Think of it this way: the short hedger already owns the physical, so the basis is measuring something they hold. When cash strengthens against futures, the thing they own gains value against the thing they sold, and that gain lands in their pocket at the net selling price.

Exam Tip: Gotchas

  • Strengthening does not mean the basis became positive. It is the direction of the move, not the sign: 10 under to 5 under is strengthening (less negative), even though it stays negative the whole time.

Weakening Basis

A weakening basis means the basis becomes more negative or less positive. The cash price loses ground to the futures price.

  • Example: moving from 5 under to 10 under is a weakening basis. The move is downward.
  • A weakening basis helps the long hedger and hurts the short hedger.
  • The long hedger is the buyer or user (a processor, manufacturer, or exporter) who is long futures against a future cash purchase. A weaker basis lowers their net purchase price, because the cash they will buy has cheapened relative to the futures they bought.

Exam Tip: Gotchas

  • Weakening does not mean the basis went negative. A basis can weaken while staying positive (7 over to 3 over is still weakening) or stay negative the whole time (5 under to 10 under). Judge by the direction of the change.

Who Benefits: The Basis-Change Table

The two hedgers root for opposite basis moves, and the pairing never flips. The short hedger wants a stronger basis; the long hedger wants a weaker one.

Basis moveShort hedger (long cash, short futures)Long hedger (long futures)
Strengthening (more positive / less negative)Helped: higher net selling priceHurt: higher net buying price
Weakening (more negative / less positive)Hurt: lower net selling priceHelped: lower net buying price

Memory Aid: The short hedger owns the cash, so a strong basis is a strong result for the seller. The long hedger, buying later, wins on the opposite move: a weaker basis means a cheaper purchase.

Exam Tip: Gotchas

  • Strengthening basis helps the SHORT hedger; weakening basis helps the LONG hedger.
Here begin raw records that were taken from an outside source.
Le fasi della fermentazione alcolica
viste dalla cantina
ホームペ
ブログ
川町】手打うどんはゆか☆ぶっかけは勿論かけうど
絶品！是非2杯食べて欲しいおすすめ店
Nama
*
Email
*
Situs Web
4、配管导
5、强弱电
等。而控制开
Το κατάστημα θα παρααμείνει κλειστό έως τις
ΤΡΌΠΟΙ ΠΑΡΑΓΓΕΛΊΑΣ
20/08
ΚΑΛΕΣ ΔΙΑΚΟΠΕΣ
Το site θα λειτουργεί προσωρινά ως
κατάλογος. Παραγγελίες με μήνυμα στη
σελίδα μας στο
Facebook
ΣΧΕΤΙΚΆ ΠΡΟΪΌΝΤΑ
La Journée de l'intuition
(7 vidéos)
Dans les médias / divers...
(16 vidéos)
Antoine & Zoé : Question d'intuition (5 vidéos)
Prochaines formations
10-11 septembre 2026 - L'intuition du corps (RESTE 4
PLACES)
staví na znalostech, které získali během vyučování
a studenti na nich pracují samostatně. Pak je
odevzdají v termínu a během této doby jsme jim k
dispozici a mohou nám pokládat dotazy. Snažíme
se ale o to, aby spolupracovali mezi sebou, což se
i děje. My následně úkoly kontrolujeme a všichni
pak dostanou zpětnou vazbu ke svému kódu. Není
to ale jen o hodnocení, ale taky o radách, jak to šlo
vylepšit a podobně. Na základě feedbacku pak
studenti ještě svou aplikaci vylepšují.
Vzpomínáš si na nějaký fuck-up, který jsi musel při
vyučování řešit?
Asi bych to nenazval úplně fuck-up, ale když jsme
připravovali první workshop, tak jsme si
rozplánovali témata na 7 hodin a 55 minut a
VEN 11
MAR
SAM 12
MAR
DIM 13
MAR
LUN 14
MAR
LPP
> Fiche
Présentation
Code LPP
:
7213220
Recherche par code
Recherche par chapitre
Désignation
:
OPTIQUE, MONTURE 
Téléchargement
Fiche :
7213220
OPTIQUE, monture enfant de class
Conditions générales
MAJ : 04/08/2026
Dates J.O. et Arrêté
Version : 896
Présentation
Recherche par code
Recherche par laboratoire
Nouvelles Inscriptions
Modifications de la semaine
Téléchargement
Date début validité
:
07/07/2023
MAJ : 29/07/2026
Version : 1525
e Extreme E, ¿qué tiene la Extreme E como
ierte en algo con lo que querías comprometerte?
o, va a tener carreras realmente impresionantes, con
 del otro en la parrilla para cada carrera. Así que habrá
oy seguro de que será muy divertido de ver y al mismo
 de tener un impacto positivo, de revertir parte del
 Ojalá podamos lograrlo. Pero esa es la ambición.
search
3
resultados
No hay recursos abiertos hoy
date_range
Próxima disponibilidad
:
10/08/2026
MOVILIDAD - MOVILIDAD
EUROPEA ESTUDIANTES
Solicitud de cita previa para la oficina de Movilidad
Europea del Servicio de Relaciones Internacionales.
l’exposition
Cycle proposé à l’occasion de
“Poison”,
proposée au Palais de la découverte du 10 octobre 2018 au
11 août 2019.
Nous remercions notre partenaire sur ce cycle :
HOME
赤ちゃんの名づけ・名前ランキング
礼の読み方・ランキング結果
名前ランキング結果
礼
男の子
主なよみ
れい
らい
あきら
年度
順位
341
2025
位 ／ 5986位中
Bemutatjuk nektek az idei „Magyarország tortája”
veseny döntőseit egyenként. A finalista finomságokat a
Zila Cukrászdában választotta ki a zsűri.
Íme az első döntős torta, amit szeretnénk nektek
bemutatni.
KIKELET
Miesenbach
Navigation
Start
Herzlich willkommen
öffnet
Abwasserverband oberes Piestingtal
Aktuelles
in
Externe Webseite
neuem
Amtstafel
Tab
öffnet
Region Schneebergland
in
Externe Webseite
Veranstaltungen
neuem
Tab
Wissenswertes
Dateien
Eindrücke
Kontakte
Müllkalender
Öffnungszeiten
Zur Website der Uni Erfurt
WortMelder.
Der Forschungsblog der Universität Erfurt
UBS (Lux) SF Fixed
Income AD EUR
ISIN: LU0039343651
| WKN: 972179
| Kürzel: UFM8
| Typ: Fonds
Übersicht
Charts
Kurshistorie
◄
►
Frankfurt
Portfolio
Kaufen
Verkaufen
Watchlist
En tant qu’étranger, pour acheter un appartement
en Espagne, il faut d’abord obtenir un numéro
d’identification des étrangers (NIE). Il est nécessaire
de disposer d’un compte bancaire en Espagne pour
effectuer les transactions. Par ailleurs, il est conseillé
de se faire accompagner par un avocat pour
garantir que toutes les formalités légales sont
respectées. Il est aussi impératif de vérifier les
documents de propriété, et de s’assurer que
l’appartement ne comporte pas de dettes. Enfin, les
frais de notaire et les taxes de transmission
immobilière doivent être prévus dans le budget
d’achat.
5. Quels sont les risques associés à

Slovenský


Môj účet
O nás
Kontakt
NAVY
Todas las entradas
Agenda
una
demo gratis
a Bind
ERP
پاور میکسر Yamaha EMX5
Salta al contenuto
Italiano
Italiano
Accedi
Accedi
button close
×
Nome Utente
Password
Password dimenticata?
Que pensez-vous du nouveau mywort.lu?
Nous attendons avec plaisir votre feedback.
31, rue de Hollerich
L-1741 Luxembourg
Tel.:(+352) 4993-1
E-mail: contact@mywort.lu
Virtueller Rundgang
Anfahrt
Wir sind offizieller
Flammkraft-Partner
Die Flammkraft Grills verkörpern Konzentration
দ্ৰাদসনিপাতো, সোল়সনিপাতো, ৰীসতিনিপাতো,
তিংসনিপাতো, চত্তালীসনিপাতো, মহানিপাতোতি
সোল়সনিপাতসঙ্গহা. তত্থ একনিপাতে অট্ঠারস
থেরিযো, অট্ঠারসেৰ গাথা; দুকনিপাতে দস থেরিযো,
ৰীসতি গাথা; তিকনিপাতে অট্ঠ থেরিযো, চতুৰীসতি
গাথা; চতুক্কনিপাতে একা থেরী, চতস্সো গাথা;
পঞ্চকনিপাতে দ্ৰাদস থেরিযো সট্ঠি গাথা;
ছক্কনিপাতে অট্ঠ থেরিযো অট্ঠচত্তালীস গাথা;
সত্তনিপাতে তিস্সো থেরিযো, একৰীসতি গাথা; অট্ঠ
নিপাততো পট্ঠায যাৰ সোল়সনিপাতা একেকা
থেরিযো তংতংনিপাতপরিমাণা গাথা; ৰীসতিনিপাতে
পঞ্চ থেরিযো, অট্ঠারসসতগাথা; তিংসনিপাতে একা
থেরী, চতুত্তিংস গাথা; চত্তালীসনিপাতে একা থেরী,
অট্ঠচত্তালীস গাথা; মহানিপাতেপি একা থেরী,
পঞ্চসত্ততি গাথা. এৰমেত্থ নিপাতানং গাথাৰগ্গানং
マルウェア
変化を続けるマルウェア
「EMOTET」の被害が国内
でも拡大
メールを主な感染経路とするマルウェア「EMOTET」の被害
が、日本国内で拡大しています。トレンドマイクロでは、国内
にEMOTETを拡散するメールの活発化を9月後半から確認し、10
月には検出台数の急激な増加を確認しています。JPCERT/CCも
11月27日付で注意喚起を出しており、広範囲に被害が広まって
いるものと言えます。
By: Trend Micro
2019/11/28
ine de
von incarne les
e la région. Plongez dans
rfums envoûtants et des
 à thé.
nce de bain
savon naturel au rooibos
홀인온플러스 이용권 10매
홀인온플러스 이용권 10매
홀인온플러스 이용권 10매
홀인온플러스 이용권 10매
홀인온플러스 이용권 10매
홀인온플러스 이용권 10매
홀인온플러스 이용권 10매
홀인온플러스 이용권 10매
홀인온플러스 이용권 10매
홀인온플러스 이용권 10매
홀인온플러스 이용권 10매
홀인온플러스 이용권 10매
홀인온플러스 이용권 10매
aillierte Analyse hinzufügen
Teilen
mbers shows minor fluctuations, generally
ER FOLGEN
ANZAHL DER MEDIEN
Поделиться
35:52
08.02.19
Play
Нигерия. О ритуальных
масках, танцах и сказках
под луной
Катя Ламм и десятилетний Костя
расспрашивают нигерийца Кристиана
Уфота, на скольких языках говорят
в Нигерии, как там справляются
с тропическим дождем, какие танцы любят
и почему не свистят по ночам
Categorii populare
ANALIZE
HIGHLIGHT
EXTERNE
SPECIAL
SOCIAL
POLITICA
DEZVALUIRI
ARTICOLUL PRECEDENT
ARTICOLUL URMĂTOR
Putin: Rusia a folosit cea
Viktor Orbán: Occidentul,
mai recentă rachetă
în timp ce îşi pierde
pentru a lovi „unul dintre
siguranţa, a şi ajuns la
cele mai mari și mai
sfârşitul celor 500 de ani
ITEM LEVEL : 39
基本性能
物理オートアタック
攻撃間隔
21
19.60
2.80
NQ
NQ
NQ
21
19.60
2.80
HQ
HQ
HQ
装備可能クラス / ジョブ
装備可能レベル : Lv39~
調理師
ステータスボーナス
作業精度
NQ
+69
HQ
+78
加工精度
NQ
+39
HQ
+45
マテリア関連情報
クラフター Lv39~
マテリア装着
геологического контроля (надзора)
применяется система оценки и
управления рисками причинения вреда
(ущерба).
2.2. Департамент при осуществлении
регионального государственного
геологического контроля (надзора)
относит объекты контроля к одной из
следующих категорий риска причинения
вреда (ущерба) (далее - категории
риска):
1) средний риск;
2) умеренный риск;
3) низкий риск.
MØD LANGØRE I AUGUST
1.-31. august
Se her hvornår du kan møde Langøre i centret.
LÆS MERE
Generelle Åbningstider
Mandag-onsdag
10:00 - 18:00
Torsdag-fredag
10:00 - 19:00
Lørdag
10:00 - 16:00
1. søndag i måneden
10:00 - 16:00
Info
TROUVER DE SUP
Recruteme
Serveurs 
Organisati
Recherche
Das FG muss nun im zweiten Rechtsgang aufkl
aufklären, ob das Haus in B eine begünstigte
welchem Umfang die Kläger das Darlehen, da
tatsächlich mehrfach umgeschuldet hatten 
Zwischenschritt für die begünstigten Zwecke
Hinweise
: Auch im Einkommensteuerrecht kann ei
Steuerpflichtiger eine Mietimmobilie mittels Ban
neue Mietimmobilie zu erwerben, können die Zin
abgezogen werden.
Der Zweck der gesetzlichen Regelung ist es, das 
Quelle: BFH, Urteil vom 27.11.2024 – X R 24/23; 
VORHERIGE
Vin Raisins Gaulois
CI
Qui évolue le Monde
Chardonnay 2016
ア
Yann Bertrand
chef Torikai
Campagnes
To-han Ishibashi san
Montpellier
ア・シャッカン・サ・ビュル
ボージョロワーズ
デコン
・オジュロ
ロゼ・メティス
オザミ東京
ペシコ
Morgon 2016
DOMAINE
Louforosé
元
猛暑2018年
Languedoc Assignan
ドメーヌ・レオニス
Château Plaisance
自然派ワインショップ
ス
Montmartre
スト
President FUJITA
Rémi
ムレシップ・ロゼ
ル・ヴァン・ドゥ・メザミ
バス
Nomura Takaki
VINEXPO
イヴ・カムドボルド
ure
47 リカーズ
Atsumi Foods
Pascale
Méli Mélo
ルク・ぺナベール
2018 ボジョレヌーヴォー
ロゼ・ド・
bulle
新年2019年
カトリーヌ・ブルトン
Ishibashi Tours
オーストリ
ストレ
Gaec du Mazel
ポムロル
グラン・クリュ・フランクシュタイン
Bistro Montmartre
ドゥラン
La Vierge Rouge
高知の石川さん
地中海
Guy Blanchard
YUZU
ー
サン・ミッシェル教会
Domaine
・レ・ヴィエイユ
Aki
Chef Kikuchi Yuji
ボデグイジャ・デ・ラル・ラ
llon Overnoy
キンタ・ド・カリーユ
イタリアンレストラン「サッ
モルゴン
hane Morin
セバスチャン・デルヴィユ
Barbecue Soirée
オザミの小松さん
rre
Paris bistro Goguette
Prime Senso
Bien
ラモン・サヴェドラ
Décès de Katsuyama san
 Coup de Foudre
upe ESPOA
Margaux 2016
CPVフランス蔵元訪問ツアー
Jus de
The trap swaps them, claiming a strong basis is good for the buyer. Anchor it to the short hedger being long the cash: anything lifting cash relative to futures lifts their sale.

Net Selling Price

A hedge does not lock in a single price. It locks in the initial futures price plus wherever the basis ends up.

Net selling price=Initial futures price+Ending basis\text{Net selling price} = \text{Initial futures price} + \text{Ending basis}

Work through a producer selling grain, priced per bushel:

  • The producer is short futures at $8.50 and expects to sell cash at 10 under.
  • Net selling price = $8.50 plus a basis of minus $0.10, which is about $8.40.
  • If the basis instead strengthens to 5 under by the time the hedge is lifted, the net selling price rises to $8.50 plus minus $0.05, which is about $8.45.
  • The 5-cent basis improvement flows straight through to the seller, lifting the net sale from $8.40 to $8.45.

The mechanism is symmetric. That same 5-cent strengthening that adds to the short hedger's sale would subtract from a long hedger's purchase (a strengthening basis raises the buyer's net cost). That symmetry is exactly why the two hedgers want opposite basis moves.

Think of it this way: the futures leg locks the big number ($8.50). The basis is the small adjustment stapled on at the end. Change the basis by a nickel and the seller's final price moves by that same nickel, in the same direction the basis moved.

Exam Tip: Gotchas

  • The final price is initial futures plus ending basis, so the basis change passes through dollar-for-dollar. A 5-cent strengthening lifts the short hedger's net sale by exactly 5 cents ($8.40 to $8.45). The same change subtracts 5 cents from a long hedger's purchase. Keep the sign of the basis attached to the number.